A murmur of agreement from my friend. But I, drunk on a pair of blue eyes, lazed further back into the half-light. Midnight. I got dropped off, still smiling, dancing drunkenly up my stairs....I put his number into my phone, carefully tapping in the digits, securing it, as if to heart, to my lowly SIM card. I lay back, probably pleasured myself with the thought, any thoughts of him, and curled up to sleep....

The next day, I didn't text him. Resolutely difficult, but it's what all those books say, isn't it? Men like to hunt. Men like to chase. Men don't like to be shepherded to the hearts of others, ordered about by agendas that go against their own....let them set the trap, let them watch their prey, high-heeled, hot-footed, girlishly teasing them with their silence. Thought precludes love. If I love, I don't think about how to pull reciprocal feelings from the other, and if they love me back, I doubt they do, either. It was mutual but calculated. He always had the upper hand.

Mid Life Crisis

I think that's what it's called, when a bloke, too poor to buy a Ferrari but too horny to ignore the urge, embarks on an affair with someone close to 20 years his junior. I'm the, uh, junior, by the way....I work with him, well, for him, just to add a further dash of power and cliche to the mix. About a year ago, I decided that my job was boring enough to warrant doing something interesting whilst plodding the corridors of (minimal) power. So, at a work do two weeks later, I wore my tightest jeans, my highest heels and with a slash of mascara and red wine, asked him, as we let other bar-goers crush us closer and closer together whilst, ostensibly, standing at the bar, if he masturbated about me. Those were my exact words. And he, tentative, astonished in fact, I think, nodded dumbly.

I have a wide smile and smiled widely.
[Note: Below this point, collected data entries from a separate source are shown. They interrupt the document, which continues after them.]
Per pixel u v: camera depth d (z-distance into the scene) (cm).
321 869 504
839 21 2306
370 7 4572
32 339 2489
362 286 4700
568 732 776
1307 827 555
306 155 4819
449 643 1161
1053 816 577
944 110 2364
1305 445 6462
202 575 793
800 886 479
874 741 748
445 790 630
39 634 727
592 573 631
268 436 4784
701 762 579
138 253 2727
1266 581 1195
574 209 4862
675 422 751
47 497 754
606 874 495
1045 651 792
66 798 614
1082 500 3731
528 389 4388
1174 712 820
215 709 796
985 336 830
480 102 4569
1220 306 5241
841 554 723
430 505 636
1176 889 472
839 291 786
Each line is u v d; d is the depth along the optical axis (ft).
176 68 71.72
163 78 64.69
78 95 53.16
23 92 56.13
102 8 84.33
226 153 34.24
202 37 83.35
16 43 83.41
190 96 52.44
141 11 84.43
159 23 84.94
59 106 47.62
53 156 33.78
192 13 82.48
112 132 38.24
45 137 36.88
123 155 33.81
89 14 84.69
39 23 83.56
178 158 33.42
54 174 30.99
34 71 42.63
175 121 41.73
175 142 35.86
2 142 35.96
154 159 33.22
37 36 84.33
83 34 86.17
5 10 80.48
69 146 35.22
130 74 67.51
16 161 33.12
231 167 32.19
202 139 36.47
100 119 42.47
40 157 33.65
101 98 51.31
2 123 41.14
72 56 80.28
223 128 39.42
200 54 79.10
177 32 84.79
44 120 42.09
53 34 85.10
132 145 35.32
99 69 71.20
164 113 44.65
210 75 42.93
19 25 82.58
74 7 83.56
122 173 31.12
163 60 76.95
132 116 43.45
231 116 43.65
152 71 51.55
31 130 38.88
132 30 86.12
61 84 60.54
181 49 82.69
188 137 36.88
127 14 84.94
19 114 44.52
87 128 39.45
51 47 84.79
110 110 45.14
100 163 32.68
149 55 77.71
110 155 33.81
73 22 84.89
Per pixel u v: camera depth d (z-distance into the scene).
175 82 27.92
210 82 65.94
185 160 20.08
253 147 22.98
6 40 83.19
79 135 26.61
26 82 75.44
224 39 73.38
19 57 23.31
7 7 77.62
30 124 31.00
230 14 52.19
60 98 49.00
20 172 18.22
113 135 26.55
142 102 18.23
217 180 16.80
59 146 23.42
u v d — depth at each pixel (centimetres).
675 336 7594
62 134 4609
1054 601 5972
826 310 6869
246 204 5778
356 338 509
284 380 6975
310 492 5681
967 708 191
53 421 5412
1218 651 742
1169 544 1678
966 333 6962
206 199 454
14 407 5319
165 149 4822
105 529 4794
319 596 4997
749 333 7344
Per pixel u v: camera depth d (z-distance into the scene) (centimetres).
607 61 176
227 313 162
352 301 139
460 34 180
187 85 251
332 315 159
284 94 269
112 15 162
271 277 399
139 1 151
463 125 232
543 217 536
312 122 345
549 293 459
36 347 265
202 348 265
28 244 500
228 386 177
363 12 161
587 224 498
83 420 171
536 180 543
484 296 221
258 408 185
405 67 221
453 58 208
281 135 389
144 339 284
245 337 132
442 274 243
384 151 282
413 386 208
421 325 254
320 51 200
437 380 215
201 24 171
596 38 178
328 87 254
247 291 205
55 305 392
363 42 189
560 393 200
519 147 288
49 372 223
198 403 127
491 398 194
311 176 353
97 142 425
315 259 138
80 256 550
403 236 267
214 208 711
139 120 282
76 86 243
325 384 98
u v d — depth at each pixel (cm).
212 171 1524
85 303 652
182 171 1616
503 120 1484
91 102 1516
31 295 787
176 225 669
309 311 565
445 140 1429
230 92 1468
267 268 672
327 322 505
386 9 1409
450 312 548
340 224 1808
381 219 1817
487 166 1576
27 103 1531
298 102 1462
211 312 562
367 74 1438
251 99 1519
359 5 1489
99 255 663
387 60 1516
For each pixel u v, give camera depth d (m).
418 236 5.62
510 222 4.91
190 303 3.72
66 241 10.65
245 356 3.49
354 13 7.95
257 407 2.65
He has a nervous smile but massive blue eyes that speak in lieu of his mouth which was still agape with shock. And that second, those eyes - what IS it with me and blue eyes? - sealed the messy fate of filing-cabinet fucking and Texts That Are Only Received When The Wife Is Out....

Again, more later....I have washing up and cooking to do, those moments of prosaic living between the jaunts to Leicestershire (wry grin)

A Definitive Low

I was invited to an orgy in Leicestershire this weekend by an ex.

His exact words?

'Come dressed for sex and we'll split the petrol!'

Quasi-Insane Ex

I flatter him by prefacing his insanity with the hopeful disclaimer that he's not actually as nuts as he is. But I know it to be true, so there's a fruitless start to begin with....
We met in mid-summer, our eyes locking on the other at a military do that was snaking into the cool depths of evening. I was new, he was a well-worn member of the crew and after serving me with my Coke - 'full fat or slender?' he asked, cheekily, came and stood at my table, cockily asking me who I was.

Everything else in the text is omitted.